Wir leben längst nicht mehr in einer Welt, die von Knappheit und Mangel regiert wird, sondern sie wird vom Prinzip Verschwendung und Luxus angetrieben, das ist die treibende Kraft hinter den auf den Märkten bewegten und Billionen schweren Waren. Nicht für alle Menschen - die großen Mehrheiten in Afrika, Südamerika und Asien bleiben unter ihren korrupten kleptokratischen Eliten arm. Ebenso gibt es in Europa und Nordamerika im Halbdunkel viel zu viel Armut und diese Mittellosen können tatsächlich nur eingeschränkt verschwenderisch sein und am Luxus partizipieren.

Jedoch: Nahezu alle Menschen möchten ein möglichst gutes Leben führen, so wie es noch im entferntesten Winkel der Welt die Medien mit ihrer Berichterstattung, ihren Filmen, Fernsehserien und vor allem der Werbung vorführen. Nahezu alle, von ein paar abgeklärt Weisen, etlichen Einfältigen und Manchen, die resigniert haben, einmal abgesehen. Möglichst gut leben, ist auch keine Erfindung der Konsumgesellschaft, um das ging es immer schon, es ist der Motor von Fortschritt, Technik und Krieg.

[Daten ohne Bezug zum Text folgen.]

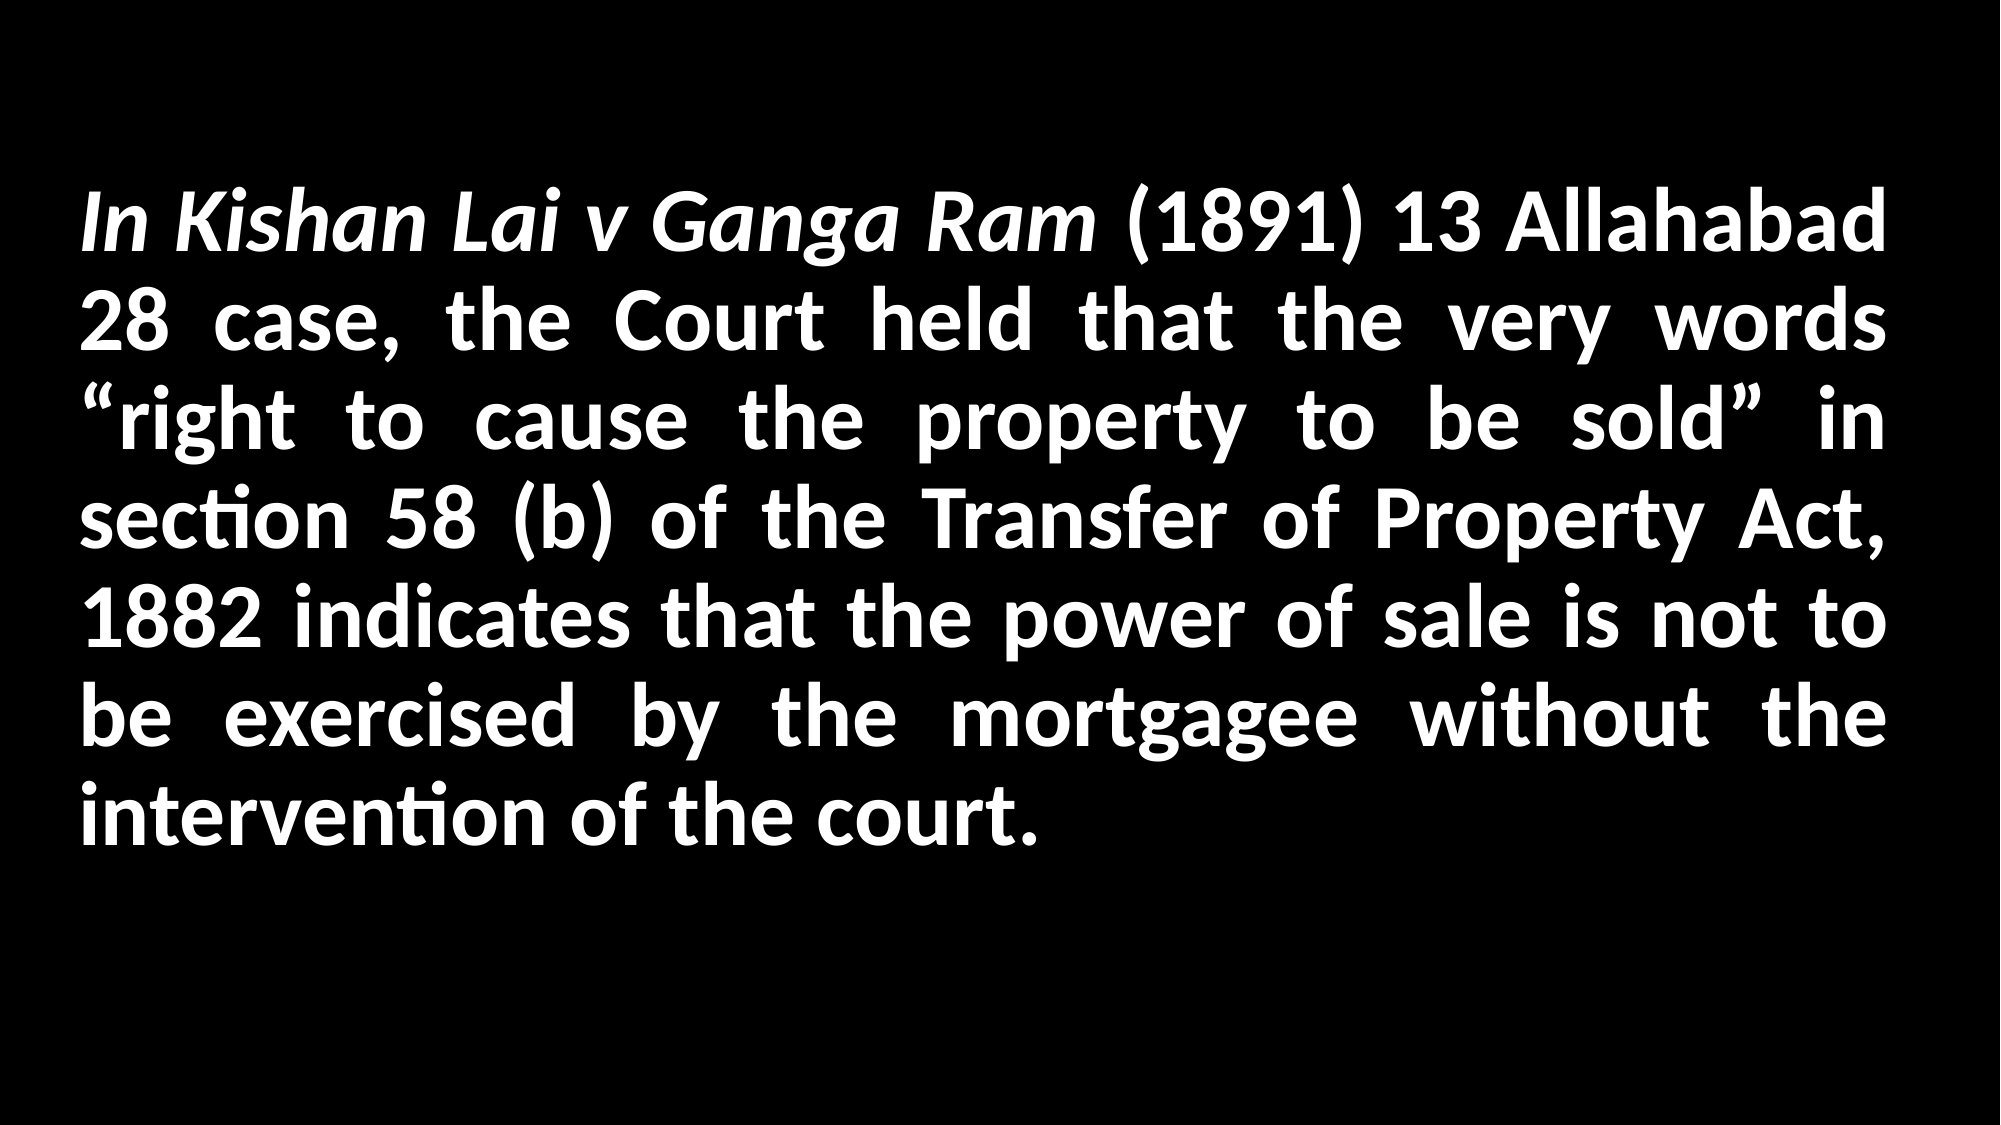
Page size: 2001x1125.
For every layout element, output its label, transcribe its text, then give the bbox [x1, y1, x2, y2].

list In Kishan Lai v Ganga Ram (1891) 13 Allahabad 28 case, the Court held that the very words “right to cause the property to be sold” in section 58 (b) of the Transfer of Property Act, 1882 indicates that the power of sale is not to be exercised by the mortgagee without the intervention of the court. [63, 33, 1906, 1078]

Der bescheidene, asketische und friedliebende Mensch ist eine verklärte Verzerrung unserer Entwicklungsgeschichte. Menschen waren oft und gerne gewalttätig und vor allem an einem besseren Leben interessiert.

Die protestantische Ethik des Max Weber gab da ein idealisiertes Bild der Großbourgeoise, das man als Lebensmodell gerne den Kleinbürgern und später, auch von Seiten ihrer eigenen Parteien, den Proletariern aufgedrängt hat: bescheiden sein, nicht rauchen, nicht trinken, kein Luxus, bei den Ausgaben knausrig sein, Sport betreiben, brav wählen und bürgerliche Bildung nachbuchstabieren. Werner Sombart, der nahezu vergessene Historiker des Kapitalismus, hat hier ein ganz anderes und plausibleres Bild nachgezeichnet.